I'm attempting to use two dataframes, one as a lookup table to find a substring match on the value in my datasets dataframes column. After I find the value, I'd like to create a new column with that value and iterate through the entire column and remove the matched substring from the initial column and loop through until there are no more matches.
The first problem I'm having is I'm not able to match or return the value of the match unless it's an exact string. The tricky part is sometimes the Ingredient_Name contains multiple words for a single ingredient.

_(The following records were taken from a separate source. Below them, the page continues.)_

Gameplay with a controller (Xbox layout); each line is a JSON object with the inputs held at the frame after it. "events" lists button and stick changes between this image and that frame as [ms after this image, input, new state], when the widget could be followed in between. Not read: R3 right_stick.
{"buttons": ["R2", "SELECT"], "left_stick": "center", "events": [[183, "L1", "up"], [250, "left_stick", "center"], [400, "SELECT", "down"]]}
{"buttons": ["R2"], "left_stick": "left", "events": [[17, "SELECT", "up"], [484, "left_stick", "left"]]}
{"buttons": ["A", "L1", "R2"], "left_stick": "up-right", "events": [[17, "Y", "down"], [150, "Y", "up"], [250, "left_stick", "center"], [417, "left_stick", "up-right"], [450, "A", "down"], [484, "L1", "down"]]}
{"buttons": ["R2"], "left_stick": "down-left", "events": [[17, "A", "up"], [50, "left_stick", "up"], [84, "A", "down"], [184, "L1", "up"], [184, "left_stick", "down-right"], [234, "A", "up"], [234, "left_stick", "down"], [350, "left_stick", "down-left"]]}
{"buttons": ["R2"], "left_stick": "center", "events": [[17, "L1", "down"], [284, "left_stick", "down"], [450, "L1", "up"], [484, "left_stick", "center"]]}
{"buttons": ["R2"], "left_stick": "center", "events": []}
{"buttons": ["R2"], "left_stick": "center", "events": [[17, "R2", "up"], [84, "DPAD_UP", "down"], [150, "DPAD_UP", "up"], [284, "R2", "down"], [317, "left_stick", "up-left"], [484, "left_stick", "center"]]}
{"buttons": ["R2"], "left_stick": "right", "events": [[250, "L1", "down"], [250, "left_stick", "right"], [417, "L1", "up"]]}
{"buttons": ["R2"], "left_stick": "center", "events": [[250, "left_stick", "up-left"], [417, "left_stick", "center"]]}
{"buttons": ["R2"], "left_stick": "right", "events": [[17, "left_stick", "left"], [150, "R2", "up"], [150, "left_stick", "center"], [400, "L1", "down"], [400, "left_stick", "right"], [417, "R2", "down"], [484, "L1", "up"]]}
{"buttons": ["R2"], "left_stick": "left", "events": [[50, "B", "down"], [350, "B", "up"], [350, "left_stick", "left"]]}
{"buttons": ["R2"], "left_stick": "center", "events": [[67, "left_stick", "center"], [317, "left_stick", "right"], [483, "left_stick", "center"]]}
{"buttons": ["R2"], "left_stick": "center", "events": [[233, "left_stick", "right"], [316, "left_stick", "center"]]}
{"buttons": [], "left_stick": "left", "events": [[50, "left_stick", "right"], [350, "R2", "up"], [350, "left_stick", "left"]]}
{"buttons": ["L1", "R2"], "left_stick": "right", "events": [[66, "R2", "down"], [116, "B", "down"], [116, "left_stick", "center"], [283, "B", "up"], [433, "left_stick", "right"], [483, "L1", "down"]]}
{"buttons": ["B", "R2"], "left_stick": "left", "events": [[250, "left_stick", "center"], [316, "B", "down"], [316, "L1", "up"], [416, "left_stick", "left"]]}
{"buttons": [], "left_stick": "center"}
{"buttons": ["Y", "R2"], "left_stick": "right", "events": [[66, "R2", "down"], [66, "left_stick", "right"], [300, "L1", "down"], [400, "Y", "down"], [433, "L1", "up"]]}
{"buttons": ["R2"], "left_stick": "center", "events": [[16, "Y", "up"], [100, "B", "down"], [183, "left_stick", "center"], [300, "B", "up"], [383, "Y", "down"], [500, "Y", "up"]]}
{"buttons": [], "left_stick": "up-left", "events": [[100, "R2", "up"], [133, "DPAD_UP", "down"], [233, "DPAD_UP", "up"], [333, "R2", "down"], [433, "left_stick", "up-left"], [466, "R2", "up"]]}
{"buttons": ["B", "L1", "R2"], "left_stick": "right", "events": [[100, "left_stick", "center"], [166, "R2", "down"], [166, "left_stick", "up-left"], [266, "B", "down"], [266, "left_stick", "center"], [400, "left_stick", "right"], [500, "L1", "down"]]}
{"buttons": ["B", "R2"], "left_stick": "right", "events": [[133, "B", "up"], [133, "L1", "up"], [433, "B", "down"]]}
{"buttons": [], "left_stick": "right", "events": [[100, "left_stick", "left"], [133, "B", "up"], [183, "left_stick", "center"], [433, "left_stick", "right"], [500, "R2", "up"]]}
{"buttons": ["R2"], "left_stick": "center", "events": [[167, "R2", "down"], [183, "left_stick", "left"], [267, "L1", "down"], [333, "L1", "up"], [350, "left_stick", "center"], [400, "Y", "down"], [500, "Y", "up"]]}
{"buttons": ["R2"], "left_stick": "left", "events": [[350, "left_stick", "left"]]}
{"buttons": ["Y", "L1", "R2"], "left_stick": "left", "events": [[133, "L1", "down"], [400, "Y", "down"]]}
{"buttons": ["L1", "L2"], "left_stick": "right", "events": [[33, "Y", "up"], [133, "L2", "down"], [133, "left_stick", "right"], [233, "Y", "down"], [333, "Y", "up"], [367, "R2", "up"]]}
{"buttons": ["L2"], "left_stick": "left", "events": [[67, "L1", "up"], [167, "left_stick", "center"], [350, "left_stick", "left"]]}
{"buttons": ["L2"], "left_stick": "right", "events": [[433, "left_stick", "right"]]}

This is a smaller sample of my code, the commented sections include the error or the problem with what I tried:
import pandas as pd
singleingredientdata = {
'Ingredient_Name':['ACEBUTOLOL','ACETAMINOPHEN','ACETYLSALICYLIC ACID','CAFFEINE','COLISTIN','HYDROCORTISONE','NEOMYCIN','THONZONIUM BROMIDE','BROMIDE'],
'WordCount':[1,1,2,1,1,1,1,2,1],
'Num_Of_Ingredients':[1,1,1,1,1,1,1,1,1]
}
multiingredientdata = {
'Ingredient_Name':['ACETAMINOPHEN ACETYLSALICYLIC ACID CAFFEINE','ACEBUTOLOL ACETYLSALICYLIC ACID','COLISTIN HYDROCORTISONE NEOMYCIN THONZONIUM BROMIDE','BROMIDE'],
'WordCount':[4,3,5,1],
'Num_Of_Ingredients':[3,2,4,1]
}
df1 = pd.DataFrame(data=singleingredientdata)
df2 = pd.DataFrame(data=multiingredientdata)
ingredientcount = df2["Num_Of_Ingredients"]
max_value = ingredientcount.max()
df2['Exists'] = df2['Ingredient_Name'].isin(df1['Ingredient_Name']) ##Doesn't flag True unless it finds a single igredient exists in the string
##df2['Exists Value'] = df2['Ingredient_Name'].map(lambda x: df1['Ingredient_Name'] if df2['Ingredient_Name'] in x else '') error in regards to requiring string not series TypeError: 'in <string>' requires string as left operand, not Series
#df2['Value'] = df2[[x[1] in x[1] for x in zip(df1['Ingredient_Name'], df2['Ingredient_Name'])]] ## passing 4 items instead of a single pass being implied??
##boolean_findings = df2['Ingredient_Name'].str.contains(df1['Ingredient_Name'].any()) TypeError: first argument must be string or compiled pattern
iterator = 1
for j in range(0,max_value):
col_name = 'Ingredient_Name' str(iterator)
# contain_values = df1[df2['Ingredient_Name'].str.contains(df1['Ingredient_Name'])]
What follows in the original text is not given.